It is common to hear that recent advances in the Linux desktop, such as Compiz Fusion, are more of a fancy but useless aesthetic contribution to the desktop. While it may be true for many of the CF features, it is no less true that you never know when a given effect will turn out to be useful.

In this post I want to praise the Enhanced Zoom Desktop plugin. It turned out to be of great use for me in the following situation. I wanted to run Diablo II in my laptop (yes, it runs in Linux, under Wine). The native resolution of the program (640x480 or 800x600) is lower than that of my screen (1280x800), so I have two options: to execute it in windowed mode, or fullscreen. In windowed mode the window occupies less than 2/3 of the 13.3" screen, wasting space and making it unnecessarily small. Fullscreen mode seems to be better, but it isn't. Since the width/height ratio is smaller for Diablo than for the screen, the former will be stretched horizontally, distorting the images (everything looks more squat). Fullscreen mode also gave me other problems, like crashing more easily when alt-tabbing.

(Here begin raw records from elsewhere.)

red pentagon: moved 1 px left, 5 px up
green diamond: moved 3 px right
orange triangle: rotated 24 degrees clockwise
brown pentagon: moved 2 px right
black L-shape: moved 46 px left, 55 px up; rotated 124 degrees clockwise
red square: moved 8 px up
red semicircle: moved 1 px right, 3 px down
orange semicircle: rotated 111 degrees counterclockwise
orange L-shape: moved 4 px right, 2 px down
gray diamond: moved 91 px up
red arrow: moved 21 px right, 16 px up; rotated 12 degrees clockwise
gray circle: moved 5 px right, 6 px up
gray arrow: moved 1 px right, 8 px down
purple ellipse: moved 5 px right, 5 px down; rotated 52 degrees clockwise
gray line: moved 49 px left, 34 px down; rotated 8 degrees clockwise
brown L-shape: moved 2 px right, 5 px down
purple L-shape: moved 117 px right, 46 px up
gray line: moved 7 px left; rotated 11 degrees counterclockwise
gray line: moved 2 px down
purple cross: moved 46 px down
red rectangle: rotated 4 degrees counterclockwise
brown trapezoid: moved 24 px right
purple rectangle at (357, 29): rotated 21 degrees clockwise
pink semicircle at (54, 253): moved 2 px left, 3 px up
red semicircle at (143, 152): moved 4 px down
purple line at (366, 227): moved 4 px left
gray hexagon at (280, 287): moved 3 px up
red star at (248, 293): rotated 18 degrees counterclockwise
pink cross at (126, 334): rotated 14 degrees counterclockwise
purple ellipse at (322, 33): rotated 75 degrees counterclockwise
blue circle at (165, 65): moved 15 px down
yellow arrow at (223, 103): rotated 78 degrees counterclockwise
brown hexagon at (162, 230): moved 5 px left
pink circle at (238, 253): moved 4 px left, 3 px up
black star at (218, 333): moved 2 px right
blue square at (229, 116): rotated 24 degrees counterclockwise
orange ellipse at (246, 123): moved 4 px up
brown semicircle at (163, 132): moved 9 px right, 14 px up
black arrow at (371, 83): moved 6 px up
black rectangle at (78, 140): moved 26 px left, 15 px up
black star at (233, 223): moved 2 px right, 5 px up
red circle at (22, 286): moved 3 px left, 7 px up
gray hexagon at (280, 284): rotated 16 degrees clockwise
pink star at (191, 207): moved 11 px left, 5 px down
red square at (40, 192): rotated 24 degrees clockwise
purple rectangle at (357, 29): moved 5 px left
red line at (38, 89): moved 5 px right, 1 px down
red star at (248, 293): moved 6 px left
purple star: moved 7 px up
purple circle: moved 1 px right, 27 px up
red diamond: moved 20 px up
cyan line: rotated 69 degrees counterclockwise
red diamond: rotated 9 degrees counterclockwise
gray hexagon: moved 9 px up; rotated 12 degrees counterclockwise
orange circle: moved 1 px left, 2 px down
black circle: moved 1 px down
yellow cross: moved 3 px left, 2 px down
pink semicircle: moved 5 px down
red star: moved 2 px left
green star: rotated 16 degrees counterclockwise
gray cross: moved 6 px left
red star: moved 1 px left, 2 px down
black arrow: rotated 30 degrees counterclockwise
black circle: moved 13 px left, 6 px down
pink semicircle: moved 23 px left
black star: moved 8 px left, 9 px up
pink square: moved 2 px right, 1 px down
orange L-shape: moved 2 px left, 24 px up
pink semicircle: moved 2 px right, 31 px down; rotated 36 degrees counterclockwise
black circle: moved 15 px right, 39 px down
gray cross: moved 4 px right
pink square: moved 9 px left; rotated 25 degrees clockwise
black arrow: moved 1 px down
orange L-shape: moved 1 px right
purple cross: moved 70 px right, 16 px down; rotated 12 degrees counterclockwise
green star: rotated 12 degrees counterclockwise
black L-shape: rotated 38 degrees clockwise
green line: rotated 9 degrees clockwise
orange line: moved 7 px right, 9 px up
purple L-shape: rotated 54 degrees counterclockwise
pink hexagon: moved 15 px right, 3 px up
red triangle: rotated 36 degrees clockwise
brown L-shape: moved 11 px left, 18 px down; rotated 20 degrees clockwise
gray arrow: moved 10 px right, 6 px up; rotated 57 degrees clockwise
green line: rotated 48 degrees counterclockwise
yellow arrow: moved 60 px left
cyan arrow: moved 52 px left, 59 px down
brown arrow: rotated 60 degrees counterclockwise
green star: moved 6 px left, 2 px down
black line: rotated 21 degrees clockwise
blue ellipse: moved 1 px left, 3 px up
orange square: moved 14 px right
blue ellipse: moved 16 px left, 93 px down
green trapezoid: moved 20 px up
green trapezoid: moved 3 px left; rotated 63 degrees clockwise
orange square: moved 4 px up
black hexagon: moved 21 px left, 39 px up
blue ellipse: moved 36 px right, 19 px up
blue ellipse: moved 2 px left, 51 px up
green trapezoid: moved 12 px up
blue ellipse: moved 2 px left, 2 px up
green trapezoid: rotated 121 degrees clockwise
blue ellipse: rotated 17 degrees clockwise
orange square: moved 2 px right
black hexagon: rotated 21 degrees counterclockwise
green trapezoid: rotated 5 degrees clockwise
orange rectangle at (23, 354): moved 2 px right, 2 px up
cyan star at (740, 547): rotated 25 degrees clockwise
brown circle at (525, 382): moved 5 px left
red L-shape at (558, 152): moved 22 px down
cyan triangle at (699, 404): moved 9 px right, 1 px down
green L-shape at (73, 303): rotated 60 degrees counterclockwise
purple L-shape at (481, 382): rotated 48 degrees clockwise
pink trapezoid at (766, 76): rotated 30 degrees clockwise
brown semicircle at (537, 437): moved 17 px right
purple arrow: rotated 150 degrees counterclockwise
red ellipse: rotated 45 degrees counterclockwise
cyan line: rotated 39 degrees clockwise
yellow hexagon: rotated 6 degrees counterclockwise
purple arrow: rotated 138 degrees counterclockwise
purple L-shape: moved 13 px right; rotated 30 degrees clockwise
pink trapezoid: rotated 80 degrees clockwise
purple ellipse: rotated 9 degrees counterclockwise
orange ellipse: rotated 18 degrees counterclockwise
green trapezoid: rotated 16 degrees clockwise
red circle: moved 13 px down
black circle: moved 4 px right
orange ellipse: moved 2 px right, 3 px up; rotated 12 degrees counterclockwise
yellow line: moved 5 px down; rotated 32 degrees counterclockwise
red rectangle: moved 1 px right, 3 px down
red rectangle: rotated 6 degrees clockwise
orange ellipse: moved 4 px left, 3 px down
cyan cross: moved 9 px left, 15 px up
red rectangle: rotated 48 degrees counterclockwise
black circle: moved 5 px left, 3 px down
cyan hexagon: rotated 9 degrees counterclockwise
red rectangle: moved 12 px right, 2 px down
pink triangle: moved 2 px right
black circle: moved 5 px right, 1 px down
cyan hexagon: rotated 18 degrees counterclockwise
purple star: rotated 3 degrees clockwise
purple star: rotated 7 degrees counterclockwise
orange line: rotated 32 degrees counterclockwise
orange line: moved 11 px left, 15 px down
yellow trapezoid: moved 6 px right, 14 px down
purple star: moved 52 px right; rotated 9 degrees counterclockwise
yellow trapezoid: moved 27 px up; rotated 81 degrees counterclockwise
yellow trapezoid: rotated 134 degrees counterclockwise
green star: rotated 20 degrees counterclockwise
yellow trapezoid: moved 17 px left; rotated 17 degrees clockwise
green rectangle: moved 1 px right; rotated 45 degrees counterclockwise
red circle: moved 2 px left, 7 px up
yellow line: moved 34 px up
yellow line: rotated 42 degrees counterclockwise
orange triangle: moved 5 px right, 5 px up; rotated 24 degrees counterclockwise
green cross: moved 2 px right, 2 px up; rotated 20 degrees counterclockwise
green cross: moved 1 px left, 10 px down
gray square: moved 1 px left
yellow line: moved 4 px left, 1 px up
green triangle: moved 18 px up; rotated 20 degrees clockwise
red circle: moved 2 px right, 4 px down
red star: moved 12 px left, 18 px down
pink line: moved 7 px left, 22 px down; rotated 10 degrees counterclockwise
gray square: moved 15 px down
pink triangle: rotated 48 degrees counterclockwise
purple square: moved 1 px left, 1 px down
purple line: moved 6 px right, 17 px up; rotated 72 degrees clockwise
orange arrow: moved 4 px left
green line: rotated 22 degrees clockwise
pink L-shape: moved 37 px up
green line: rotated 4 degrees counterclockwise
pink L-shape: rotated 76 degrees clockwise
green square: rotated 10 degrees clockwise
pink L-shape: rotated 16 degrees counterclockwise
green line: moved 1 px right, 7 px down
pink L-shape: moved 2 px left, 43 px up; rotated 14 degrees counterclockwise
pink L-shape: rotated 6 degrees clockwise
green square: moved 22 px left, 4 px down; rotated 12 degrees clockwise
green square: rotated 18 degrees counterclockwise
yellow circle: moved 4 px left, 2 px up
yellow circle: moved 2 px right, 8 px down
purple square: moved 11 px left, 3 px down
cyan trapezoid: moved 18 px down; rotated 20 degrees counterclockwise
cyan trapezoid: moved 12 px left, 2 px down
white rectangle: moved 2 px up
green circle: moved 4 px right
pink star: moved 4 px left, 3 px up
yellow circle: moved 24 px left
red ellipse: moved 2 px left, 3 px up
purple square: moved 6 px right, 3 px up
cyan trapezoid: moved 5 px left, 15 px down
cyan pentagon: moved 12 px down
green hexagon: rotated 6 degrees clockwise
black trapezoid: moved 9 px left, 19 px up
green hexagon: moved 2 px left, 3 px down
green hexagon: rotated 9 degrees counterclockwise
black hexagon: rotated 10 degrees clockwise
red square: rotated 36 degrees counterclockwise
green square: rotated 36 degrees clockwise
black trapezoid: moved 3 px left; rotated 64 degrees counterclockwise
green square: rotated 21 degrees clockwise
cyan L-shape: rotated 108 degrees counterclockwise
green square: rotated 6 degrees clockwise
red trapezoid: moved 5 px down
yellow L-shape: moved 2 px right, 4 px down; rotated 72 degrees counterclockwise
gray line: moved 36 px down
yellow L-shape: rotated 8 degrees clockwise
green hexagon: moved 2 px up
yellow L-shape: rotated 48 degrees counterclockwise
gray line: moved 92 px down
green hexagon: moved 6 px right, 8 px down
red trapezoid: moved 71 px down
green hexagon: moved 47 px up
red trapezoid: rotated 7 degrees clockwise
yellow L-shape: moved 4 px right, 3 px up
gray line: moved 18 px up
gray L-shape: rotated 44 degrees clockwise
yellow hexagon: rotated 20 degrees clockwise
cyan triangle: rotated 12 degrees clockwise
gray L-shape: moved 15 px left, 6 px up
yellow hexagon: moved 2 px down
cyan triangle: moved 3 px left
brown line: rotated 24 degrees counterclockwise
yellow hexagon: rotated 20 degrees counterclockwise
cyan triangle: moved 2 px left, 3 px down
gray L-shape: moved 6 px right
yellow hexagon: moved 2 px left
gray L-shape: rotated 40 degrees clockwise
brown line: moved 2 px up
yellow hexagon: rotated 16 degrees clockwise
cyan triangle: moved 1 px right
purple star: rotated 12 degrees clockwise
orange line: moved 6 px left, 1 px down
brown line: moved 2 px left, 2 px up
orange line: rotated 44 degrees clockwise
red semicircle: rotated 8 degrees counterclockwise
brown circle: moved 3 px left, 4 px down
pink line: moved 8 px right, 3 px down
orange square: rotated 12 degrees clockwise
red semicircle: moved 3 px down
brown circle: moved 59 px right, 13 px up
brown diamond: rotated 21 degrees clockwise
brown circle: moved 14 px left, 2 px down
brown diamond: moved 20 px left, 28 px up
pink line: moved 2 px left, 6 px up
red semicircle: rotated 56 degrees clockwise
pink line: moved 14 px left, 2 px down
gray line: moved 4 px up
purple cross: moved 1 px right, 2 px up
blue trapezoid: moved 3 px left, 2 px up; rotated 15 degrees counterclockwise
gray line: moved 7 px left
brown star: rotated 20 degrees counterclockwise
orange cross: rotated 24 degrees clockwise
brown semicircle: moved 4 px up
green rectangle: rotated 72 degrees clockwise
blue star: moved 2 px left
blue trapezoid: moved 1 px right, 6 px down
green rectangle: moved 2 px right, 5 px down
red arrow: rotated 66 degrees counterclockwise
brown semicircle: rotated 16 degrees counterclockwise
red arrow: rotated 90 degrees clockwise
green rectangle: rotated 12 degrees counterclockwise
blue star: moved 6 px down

Here is where the zooming of Compiz Fusion comes in handy. Apart from an arbitrary zoom (using the mouse wheel while pressing the Super key, a.k.a. windows key), there is a handy shortcut (Super+r) that zooms up to the point of the screen under the cursor occupying the whole screen. When zooming, the movement of the mouse makes the zooming "window" to move around, showing different parts of the desktop. To avoid it (clearly unwanted if we want to stay inside the Diablo window), we have another shortcut: Super+l. This shortcut toggles on and off the "zooming lens follows the mouse" movement.

So now, if I want to play Diablo I open it in windowed mode, then put the cursor inside the window, then hit Super+r, then Super+l, and I have a Diablo window as big as possible to fit in my screen, preserving height/width ratio, and keeping the mouse inside the window.